La presse régionale, antifa catégorie débutants
Car oui, Yann Barthès interviewe Léa Salamé, "meilleure intervieweuse de France". Le prix lui a été décerné par un jury regroupant d'autres meilleurs intervieweurs audiovisuels de France (Bourdin, Lapix, Aphatie, etc). Voici quelques mois, c'est Salamé qui interviewait Barthès sur France Inter. Aujourd'hui, donc, Barthès interviewe Salamé. La concorde règne, entre intervieweurs. Quoi de plus agréable que d'interviewer un camarade intervieweur ? On est entre gens du métier. On se file des trucs ("je travaille beaucoup ma première question", révèle Salamé). On pourrait les laisser entre eux, au fond, ils se suffiraient. Ils vivraient heureux.
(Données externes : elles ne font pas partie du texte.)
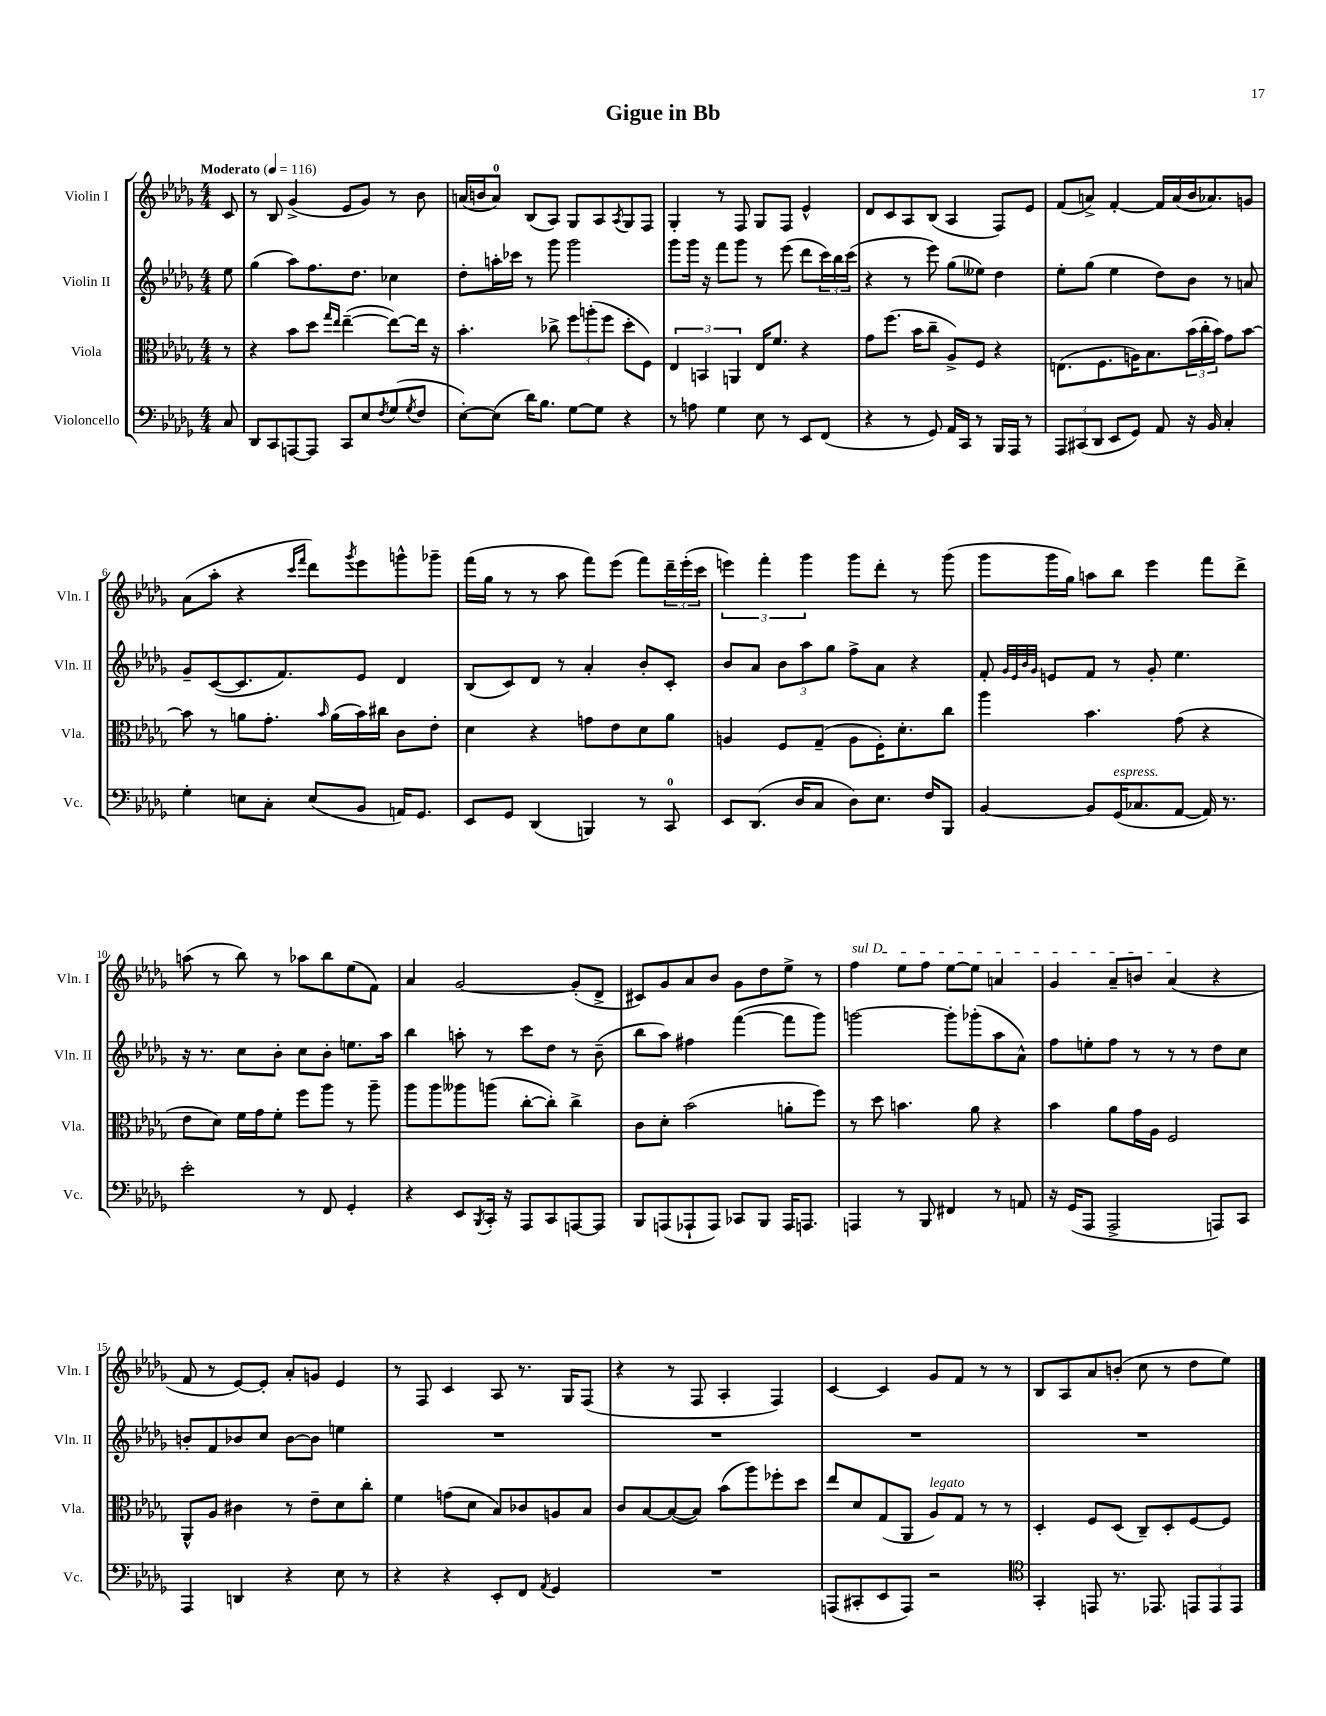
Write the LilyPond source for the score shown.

\header { title = "Gigue in Bb" }
<<
\new StaffGroup <<
\new Staff = "s0" \with { instrumentName = "Violin I" shortInstrumentName = "Vln. I" } {
    \clef treble \key des \major \numericTimeSignature \time 4/4 \partial 8 \tempo "Moderato" 4 = 116
    c'8 |
    r8 bes8 ges'4->( ees'8 ges'8) r8 bes'8 |
    a'16( b'16 a'8-0) bes8( aes8) ges8 aes8 \acciaccatura { aes8 } ges8 f8 |
    ges4-. r8 f8 ges8 f8 ees'4-^ |
    des'8 c'8 aes8 bes8( aes4 f8) ees'8 |
    f'8( a'8->) f'4~-. f'16 a'16( bes'16 aes'8.) g'8 |
    aes'8( aes''8-. r4 \grace { c'''16 f'''16 } des'''8) \acciaccatura { ges'''8 } ees'''8 g'''8-^ ges'''8-- |
    f'''16( ges''16 r8 r8 aes''8 f'''8) ees'''8( f'''8) \tuplet 3/2 { des'''16-- ees'''16-.( c'''16 } |
    \tuplet 3/2 { e'''4) f'''4-. ges'''4 } ges'''8 des'''8-. r8 ges'''8( |
    ges'''8 ges'''16 ges''16) a''8 bes''8 ees'''4 f'''8 des'''8-> |
    a''8( r8 bes''8) r8 aes''8 bes''8 ees''8( f'8) |
    aes'4 ges'2~ ges'8-.( des'8-> |
    cis'8) ges'8 aes'8 bes'8 ges'8 des''8 ees''8-> r8 |
    \once \override TextSpanner.bound-details.left.text = \markup { \italic "sul D" } f''4\startTextSpan ees''8 f''8 ees''8~ ees''8 a'4 |
    ges'4 aes'8-- b'8 aes'4\stopTextSpan( r4 |
    f'8 r8 ees'8~) ees'8-. aes'8-. g'8 ees'4 |
    r8 f8 c'4 aes8 r8. ges16 f8( |
    r4 r8 f8 aes4-. f4) |
    c'4~ c'4 ges'8 f'8 r8 r8 |
    bes8 aes8 aes'8 b'8-.( c''8 r8 des''8 ees''8) \bar "|." |
}
\new Staff = "s1" \with { instrumentName = "Violin II" shortInstrumentName = "Vln. II" } {
    \clef treble \key des \major \numericTimeSignature \time 4/4 \partial 8
    ees''8 |
    ges''4( aes''8) f''8. des''8. ces''4 |
    des''8-. a''16-. ces'''16 r8 ges'''8 ges'''2 |
    ges'''8 ges'''16 r16 f'''8 ges'''8 r8 ees'''8( des'''8 \tuplet 3/2 { c'''16) bes''16 c'''16( } |
    r4 r8 ees'''8) ges''8( eeses''8) des''4 |
    ees''8-. ges''8( ees''4 des''8) bes'8 r8 a'8 |
    ges'8-- c'8~( c'8. f'8.) ees'8 des'4 |
    bes8( c'8) des'8 r8 aes'4-. bes'8-. c'8-. |
    bes'8 aes'8 \tuplet 3/2 { bes'8 aes''8 ges''8 } f''8-> aes'8 r4 |
    f'8-. \grace { ges'32 ees'32 bes'32 ges'32 } e'8 f'8 r8 ges'8-. ees''4. |
    r16 r8. c''8 bes'8-. c''8 bes'8-. e''8. aes''16 |
    bes''4 a''8-. r8 c'''8 des''8 r8 bes'8--( |
    bes''8 aes''8) fis''4 f'''4~( f'''8 ges'''8) |
    g'''2~ g'''8-. ges'''8-.( aes''8 aes'8-^) |
    f''8 e''8-. f''8 r8 r8 r8 des''8 c''8 |
    b'8-. f'8 bes'8 c''8 bes'8~ bes'8 e''4 |
    R1 |
    R1 |
    R1 |
    R1 \bar "|." |
}
\new Staff = "s2" \with { instrumentName = "Viola" shortInstrumentName = "Vla." } {
    \clef alto \key des \major \numericTimeSignature \time 4/4 \partial 8
    r8 |
    r4 bes'8 des''8 \grace { ges''16 ees''16 } ees''4~--( ees''8~) ees''16 r16 |
    bes'4.-. ces''8-> \tuplet 3/2 { f''8 a''8-.( f''8 } des''8-. f8) |
    \tuplet 3/2 { ees4 b,4 a,4 } ees16 f'8. r4 |
    ges'8 f''8.( bes'16 c''8-- aes8->) f8 r4 |
    e8.( f8. a16) bes8. \tuplet 3/2 { bes'16( c''16-. bes'16) } ges'8 bes'8~ |
    bes'8 r8 a'8 ges'8.-. \grace { bes'16 } a'16( bes'16) cis''16 c'8 ees'8-. |
    des'4 r4 g'8 ees'8 des'8 aes'8 |
    a4 f8 ges8--( a8 f16-.) des'8.-. c''8 |
    aes''4 bes'4. ges'8( r4 |
    ees'8 des'8) f'16 ges'16 f'8-. f''8 aes''8 r8 aes''8-- |
    aes''8 aes''8 aeses''8 a''8( c''8~-. c''8-.) c''4-> |
    c'8 des'8-. bes'2( a'8-. f''8) |
    r8 des''8 b'4. aes'8 r4 |
    bes'4 aes'8 ges'16 aes16 f2 |
    aes,8-^ aes8 cis'4 r8 ees'8-- des'8 c''8-. |
    f'4 g'8( des'8 bes8) ces'8 a8 bes8 |
    c'8 bes8~ bes8~( bes8) bes'8( aes''8) fes''8-. des''8 |
    ees''8 des'8 ges8( aes,8 aes8^\markup { \italic "legato" }) ges8 r8 r8 |
    des4-. f8 des8( c8--) des8-. f8~ f8 \bar "|." |
}
\new Staff = "s3" \with { instrumentName = "Violoncello" shortInstrumentName = "Vc." } {
    \clef bass \key des \major \numericTimeSignature \time 4/4 \partial 8
    c8 |
    des,8 c,8 a,,8~ a,,8 c,8 ees8 \acciaccatura { f8 } ges8( \acciaccatura { ges8 } f8 |
    ees8~-.) ees8( des'16) bes8. ges8~ ges8 r4 |
    r8 a8 ges4 ees8 r8 ees,8 f,8( |
    r4 r8 ges,8) aes,16 c,16 r8 bes,,16 aes,,16 r8 |
    \tuplet 3/2 { aes,,8 cis,8( des,8 } ees,8 ges,8) aes,8 r16 bes,16 c4-. |
    ges4-. e8 c8-. e8( bes,8 a,16) ges,8. |
    ees,8 ges,8 des,4( b,,4) r8 c,8-0 |
    ees,8 des,8.( des16 c8 des8) ees8. f16 bes,,8 |
    bes,4~ bes,8 ges,16^\markup { \italic "espress." }( ces8. aes,8~ aes,16) r8. |
    ees'2-. r8 f,8 ges,4-. |
    r4 ees,8 \acciaccatura { bes,,8 } c,16-. r16 aes,,8 c,8 a,,8~ a,,8 |
    bes,,8 a,,8( aes,,8-! aes,,8) ces,8 bes,,8 aes,,16 a,,8. |
    a,,4 r8 bes,,8 fis,4 r8 a,8 |
    r16 ges,16( aes,,8 aes,,2-> a,,8) c,8 |
    aes,,4 d,4 r4 ees8 r8 |
    r4 r4 ees,8-. f,8 \acciaccatura { aes,8 } ges,4 |
    R1 |
    a,,8( cis,8-. ees,8 a,,8) r2 |
    \clef tenor ges,4-. e,8 r8. ees,8. \tuplet 3/2 { e,8 e,8 e,8 } \bar "|." |
}
>>
>>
Bref. "Pourriez-vous appeler à voter contre Marine Le Pen ?" Sous-entendu : comme La Voix du Nord. Car en quelques jours, La Voix du Nord est devenue la référence du courage journalistique en France, pour avoir appelé à la Une à voter contre Marine Le Pen. Chapeau bas dans la confrérie : quel courage ! Qu'importe si l'on redécouvre à l'occasion les petits arrangements entre La Voix du Nord et le Conseil Régional socialiste sortant, comme cette irritante subvention annuelle d'un million et demi accordée au groupe. Ah non pardon, pas au journal, à une télé locale détenue par le groupe qui détient le journal. Ah non, re-pardon, détenue "seulement" à 34%, ce qui n'a évidemment rien à voir. Qu'importe si l'on re-découvre aussi la pratique de l'interview de complaisance du président PS de la Région, Daniel Percheron. Barthès et Salamé ne vont pas s'arrêter à ces détails.
Magnifique, ce sursaut anti-Le Pen unanime de la presse régionale, à trois jours du vote. Ce matin, c'est Le Courrier Picard (appartenant au même groupe que La Voix du Nord) qui entre en résistance, spontanément bien entendu. Certes, ça grippe un peu. On sent qu'ils n'ont pas l'habitude. En lutte antifa, ils ne sont qu'en première année. Sur les programmes économiques, par exemple, Le Courrier Picard ne sait pas trop par quel bout prendre le bidule, rappelant sur la même page que le FN est "d'abord et avant tout un parti d'orientation libérale, (...) rien que le Medef puisse renier", avant, quelques paragraphes plus bas, de citer le président local de la CGPME : "l'arrivée du FN au pouvoir dans la région serait catastrophique. Je connais même des entrepreneurs prêts à faire leurs valises". Prolétaires picards, gardez-vous bien de voter pour ces odieux libéraux FN qui épouvantent tant le MEDEF. On espère que l'électeur picard, habitué à décrypter son Courrier, y comprendra quelque chose.
On pourrait en rire, c'est à peu près la seule consolation qui reste aujourd'hui. Mais c'est un rire amer. Cette schizophrénie paralysante de l'offensive anti-FN, la presse de gauche s'y heurte depuis des années. Diaboliser ou banaliser ? Prédire que les marinistes mettront les régions à feu et à sang, ou bien qu'ils se couleront dans les codes ? Pourquoi pas, tant qu'à faire, les deux à la fois. Depuis trente ans, le FN s'engraisse des offensives du "Système" contre lui. Des générations de journalistes s'y sont cassé les dents, s'épuisant en philippiques vaines qui ne faisaient que grossir la boule de neige. Si sincère que soit peut-être son réveil tardif, le groupe Voix du Nord le découvre aujourd'hui. Bienvenue au club.